WRITTEN TASK: The line holding "Häirinnän kohteeksi joutuminen" is the last one to output; start at the first line of the data, keep every line in between exactly, and leave out pictures.

DATA UNDER STUDY:
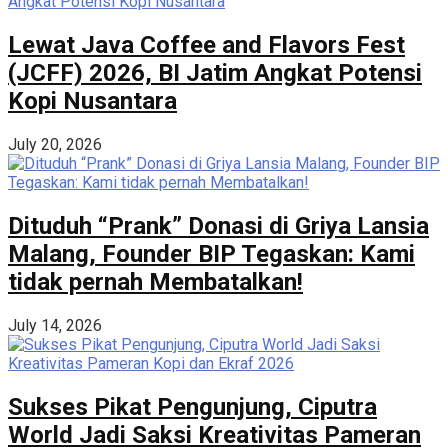
Lewat Java Coffee and Flavors Fest
(JCFF) 2026, BI Jatim Angkat Potensi
Kopi Nusantara
July 20, 2026
Dituduh “Prank” Donasi di Griya Lansia
Malang, Founder BIP Tegaskan: Kami
tidak pernah Membatalkan!
July 14, 2026
Sukses Pikat Pengunjung, Ciputra
World Jadi Saksi Kreativitas Pameran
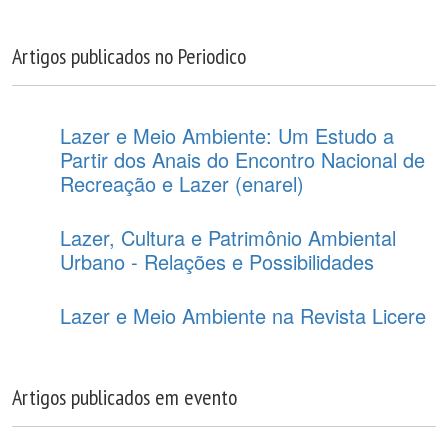
Artigos publicados no Periodico
Lazer e Meio Ambiente: Um Estudo a
Partir dos Anais do Encontro Nacional de
Recreação e Lazer (enarel)
Lazer, Cultura e Patrimônio Ambiental
Urbano - Relações e Possibilidades
Lazer e Meio Ambiente na Revista Licere
Artigos publicados em evento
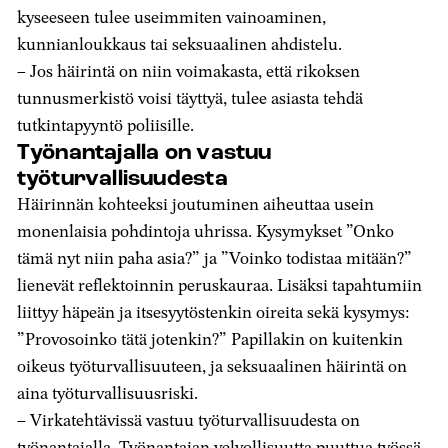
kyseeseen tulee useimmiten vainoaminen,
kunnianloukkaus tai seksuaalinen ahdistelu.
– Jos häirintä on niin voimakasta, että rikoksen
tunnusmerkistö voisi täyttyä, tulee asiasta tehdä
tutkintapyyntö poliisille.
Työnantajalla on vastuu
työturvallisuudesta
Häirinnän kohteeksi joutuminen aiheuttaa usein
monenlaisia pohdintoja uhrissa. Kysymykset ”Onko
tämä nyt niin paha asia?” ja ”Voinko todistaa mitään?”
lienevät reflektoinnin peruskauraa. Lisäksi tapahtumiin
liittyy häpeän ja itsesyytöstenkin oireita sekä kysymys:
”Provosoinko tätä jotenkin?” Papillakin on kuitenkin
oikeus työturvallisuuteen, ja seksuaalinen häirintä on
aina työturvallisuusriski.
– Virkatehtävissä vastuu työturvallisuudesta on
työnantajalla. Työnantajan velvollisuutta puuttua työssä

PROBLEM SOLUTION:
Lewat Java Coffee and Flavors Fest
(JCFF) 2026, BI Jatim Angkat Potensi
Kopi Nusantara
July 20, 2026
Dituduh “Prank” Donasi di Griya Lansia
Malang, Founder BIP Tegaskan: Kami
tidak pernah Membatalkan!
July 14, 2026
Sukses Pikat Pengunjung, Ciputra
World Jadi Saksi Kreativitas Pameran
Artigos publicados no Periodico
Lazer e Meio Ambiente: Um Estudo a
Partir dos Anais do Encontro Nacional de
Recreação e Lazer (enarel)
Lazer, Cultura e Patrimônio Ambiental
Urbano - Relações e Possibilidades
Lazer e Meio Ambiente na Revista Licere
Artigos publicados em evento
kyseeseen tulee useimmiten vainoaminen,
kunnianloukkaus tai seksuaalinen ahdistelu.
– Jos häirintä on niin voimakasta, että rikoksen
tunnusmerkistö voisi täyttyä, tulee asiasta tehdä
tutkintapyyntö poliisille.
Työnantajalla on vastuu
työturvallisuudesta
Häirinnän kohteeksi joutuminen aiheuttaa usein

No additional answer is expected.